→ Task to complete
All entries must come back exactly as given, with no pictures in the copy.

→ Record excerpts
■ ■ ■ ■ ■

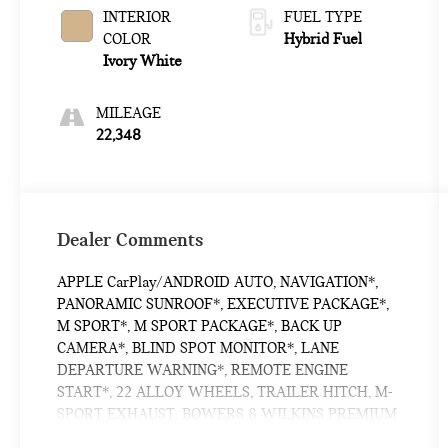
INTERIOR
FUEL TYPE
COLOR
Hybrid Fuel
Ivory White
MILEAGE
22,348
Dealer Comments
APPLE CarPlay/ANDROID AUTO, NAVIGATION*,
PANORAMIC SUNROOF*, EXECUTIVE PACKAGE*,
M SPORT*, M SPORT PACKAGE*, BACK UP
CAMERA*, BLIND SPOT MONITOR*, LANE
DEPARTURE WARNING*, REMOTE ENGINE
START*, 22 ALLOY WHEELS, TRAILER HITCH, M-
SPORT EXHAUST, BOWERS & WILKINS PREMIUM
SOUND SYSTEM, X7 M60i, 4D Sport Utility, 4.4L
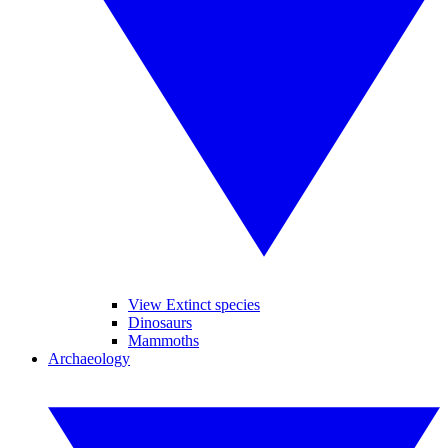
View Extinct species
Dinosaurs
Mammoths
Archaeology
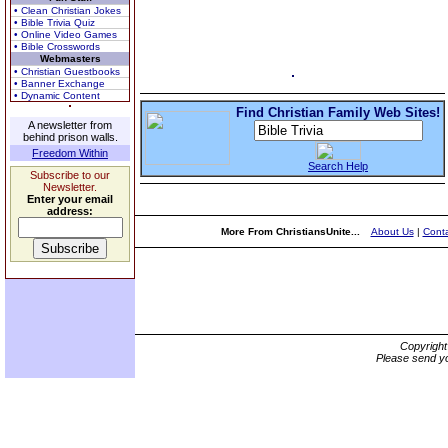
• Clean Christian Jokes
• Bible Trivia Quiz
• Online Video Games
• Bible Crosswords
Webmasters
• Christian Guestbooks
• Banner Exchange
• Dynamic Content
Find Christian Family Web Sites!
A newsletter from
behind prison walls.
Freedom Within
Search Help
Subscribe to our
Newsletter.
Enter your email
address:
More From ChristiansUnite...
About Us
|
Conta
Copyrigh
Please send yo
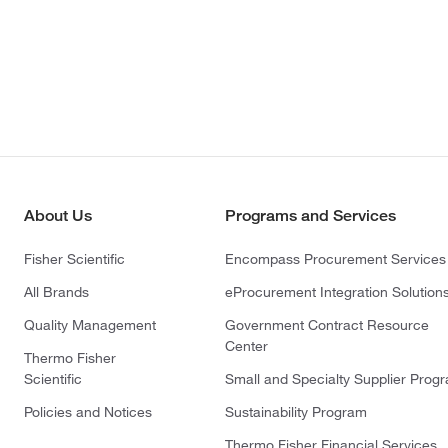
About Us
Programs and Services
Fisher Scientific
Encompass Procurement Services
All Brands
eProcurement Integration Solution
Quality Management
Government Contract Resource
Center
Thermo Fisher
Scientific
Small and Specialty Supplier Prog
Policies and Notices
Sustainability Program
Thermo Fisher Financial Services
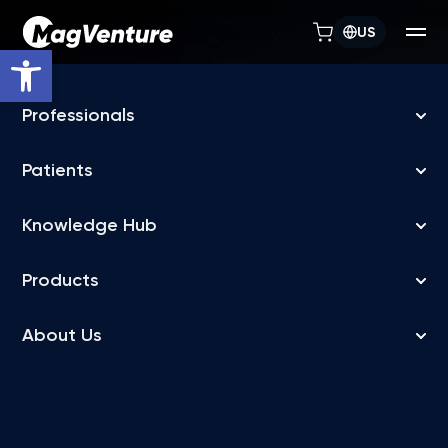
US
Open toolbar
TREATMENT FLEXIBILITY
MagVenture TMS
machines allow
depression treatment
in days, not weeks
FDA-cleared accelerated TMS for Major Depressive
Disorder (MDD),
delivered over a flexible treatment schedule, as fast as 5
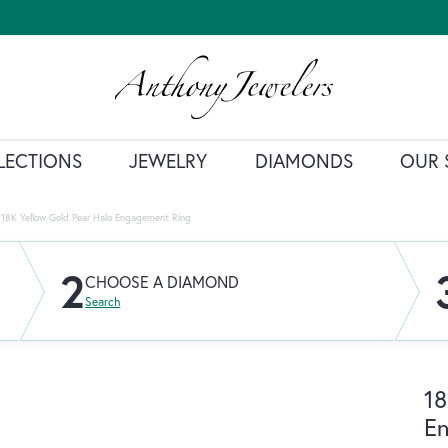
LECTIONS
JEWELRY
DIAMONDS
OUR 
18K Yellow Gold Pear Halo Engagement Ring
2
CHOOSE A DIAMOND
Search
18
E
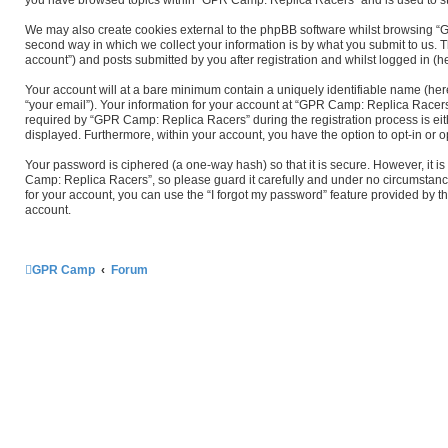
We may also create cookies external to the phpBB software whilst browsing “
second way in which we collect your information is by what you submit to us. 
account”) and posts submitted by you after registration and whilst logged in (he
Your account will at a bare minimum contain a uniquely identifiable name (her
“your email”). Your information for your account at “GPR Camp: Replica Racers
required by “GPR Camp: Replica Racers” during the registration process is eith
displayed. Furthermore, within your account, you have the option to opt-in or 
Your password is ciphered (a one-way hash) so that it is secure. However, it
Camp: Replica Racers”, so please guard it carefully and under no circumstanc
for your account, you can use the “I forgot my password” feature provided by 
account.
GPR Camp
Forum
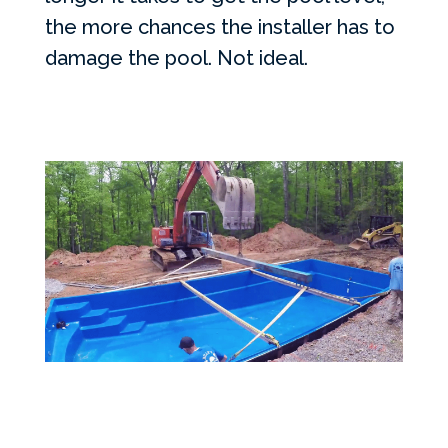
the more chances the installer has to
damage the pool. Not ideal.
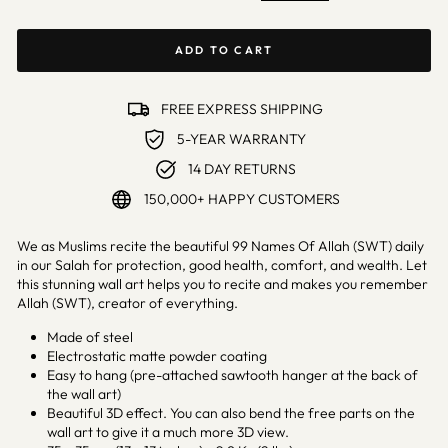
ADD TO CART
FREE EXPRESS SHIPPING
5-YEAR WARRANTY
14 DAY RETURNS
150,000+ HAPPY CUSTOMERS
We as Muslims recite the beautiful 99 Names Of Allah (SWT) daily
in our Salah for protection, good health, comfort, and wealth. Let
this stunning wall art helps you to recite and makes you remember
Allah (SWT), creator of everything.
Made of steel
Electrostatic matte powder coating
Easy to hang (pre-attached sawtooth hanger at the back of
the wall art)
Beautiful 3D effect. You can also bend the free parts on the
wall art to give it a much more 3D view.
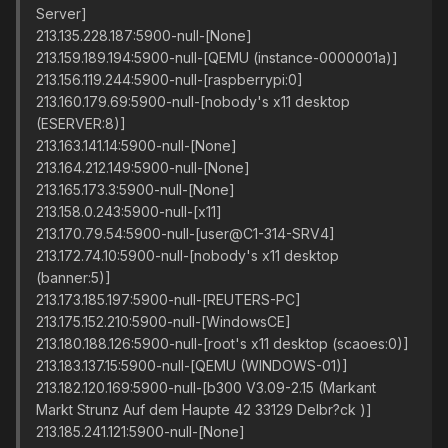
Server]
213.135.228.187:5900-null-[None]
213.159.189.194:5900-null-[QEMU (instance-0000001a)]
213.156.119.244:5900-null-[raspberrypi:0]
213.160.179.69:5900-null-[nobody's x11 desktop
(ESERVER:8)]
213.163.141.14:5900-null-[None]
213.164.212.149:5900-null-[None]
213.165.173.3:5900-null-[None]
213.158.0.243:5900-null-[x11]
213.170.79.54:5900-null-[user@C1-314-SRV4]
213.172.74.10:5900-null-[nobody's x11 desktop
(banner:5)]
213.173.185.197:5900-null-[REUTERS-PC]
213.175.152.210:5900-null-[WindowsCE]
213.180.188.126:5900-null-[root's x11 desktop (scaoes:0)]
213.183.137.15:5900-null-[QEMU (WINDOWS-01)]
213.182.120.169:5900-null-[b300 V3.09-2.15 (Markant
Markt Strunz Auf dem Haupte 42 33129 Delbr?ck )]
213.185.241.121:5900-null-[None]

■ ■ ■ ■ ■

→ Output of the exercise
INTERIOR
FUEL TYPE
COLOR
Hybrid Fuel
Ivory White
MILEAGE
22,348
Dealer Comments
APPLE CarPlay/ANDROID AUTO, NAVIGATION*,
PANORAMIC SUNROOF*, EXECUTIVE PACKAGE*,
M SPORT*, M SPORT PACKAGE*, BACK UP
CAMERA*, BLIND SPOT MONITOR*, LANE
DEPARTURE WARNING*, REMOTE ENGINE
START*, 22 ALLOY WHEELS, TRAILER HITCH, M-
SPORT EXHAUST, BOWERS & WILKINS PREMIUM
SOUND SYSTEM, X7 M60i, 4D Sport Utility, 4.4L
View Extinct species
Dinosaurs
Mammoths
Archaeology
• Clean Christian Jokes
• Bible Trivia Quiz
• Online Video Games
• Bible Crosswords
Webmasters
• Christian Guestbooks
• Banner Exchange
• Dynamic Content
Find Christian Family Web Sites!
A newsletter from
behind prison walls.
Freedom Within
Search Help
Subscribe to our
Newsletter.
Enter your email
address:
More From ChristiansUnite...
About Us
|
Conta
Copyrigh
Please send yo
About Us
Programs and Services
Fisher Scientific
Encompass Procurement Services
All Brands
eProcurement Integration Solution
Quality Management
Government Contract Resource
Center
Thermo Fisher
Scientific
Small and Specialty Supplier Prog
Policies and Notices
Sustainability Program
Thermo Fisher Financial Services
US
Open toolbar
TREATMENT FLEXIBILITY
MagVenture TMS
machines allow
depression treatment
in days, not weeks
FDA-cleared accelerated TMS for Major Depressive
Disorder (MDD),
delivered over a flexible treatment schedule, as fast as 5
LECTIONS
JEWELRY
DIAMONDS
OUR 
18K Yellow Gold Pear Halo Engagement Ring
2
CHOOSE A DIAMOND
Search
18
E
We may also create cookies external to the phpBB software whilst browsing “
second way in which we collect your information is by what you submit to us. 
account”) and posts submitted by you after registration and whilst logged in (he
Your account will at a bare minimum contain a uniquely identifiable name (her
“your email”). Your information for your account at “GPR Camp: Replica Racers
required by “GPR Camp: Replica Racers” during the registration process is eith
displayed. Furthermore, within your account, you have the option to opt-in or 
Your password is ciphered (a one-way hash) so that it is secure. However, it
Camp: Replica Racers”, so please guard it carefully and under no circumstanc
for your account, you can use the “I forgot my password” feature provided by 
account.
GPR Camp
Forum
the more chances the installer has to
damage the pool. Not ideal.
ADD TO CART
FREE EXPRESS SHIPPING
5-YEAR WARRANTY
14 DAY RETURNS
150,000+ HAPPY CUSTOMERS
We as Muslims recite the beautiful 99 Names Of Allah (SWT) daily
in our Salah for protection, good health, comfort, and wealth. Let
this stunning wall art helps you to recite and makes you remember
Allah (SWT), creator of everything.
Made of steel
Electrostatic matte powder coating
Easy to hang (pre-attached sawtooth hanger at the back of
the wall art)
Beautiful 3D effect. You can also bend the free parts on the
wall art to give it a much more 3D view.
Server]
213.135.228.187:5900-null-[None]
213.159.189.194:5900-null-[QEMU (instance-0000001a)]
213.156.119.244:5900-null-[raspberrypi:0]
213.160.179.69:5900-null-[nobody's x11 desktop
(ESERVER:8)]
213.163.141.14:5900-null-[None]
213.164.212.149:5900-null-[None]
213.165.173.3:5900-null-[None]
213.158.0.243:5900-null-[x11]
213.170.79.54:5900-null-[user@C1-314-SRV4]
213.172.74.10:5900-null-[nobody's x11 desktop
(banner:5)]
213.173.185.197:5900-null-[REUTERS-PC]
213.175.152.210:5900-null-[WindowsCE]
213.180.188.126:5900-null-[root's x11 desktop (scaoes:0)]
213.183.137.15:5900-null-[QEMU (WINDOWS-01)]
213.182.120.169:5900-null-[b300 V3.09-2.15 (Markant
Markt Strunz Auf dem Haupte 42 33129 Delbr?ck )]
213.185.241.121:5900-null-[None]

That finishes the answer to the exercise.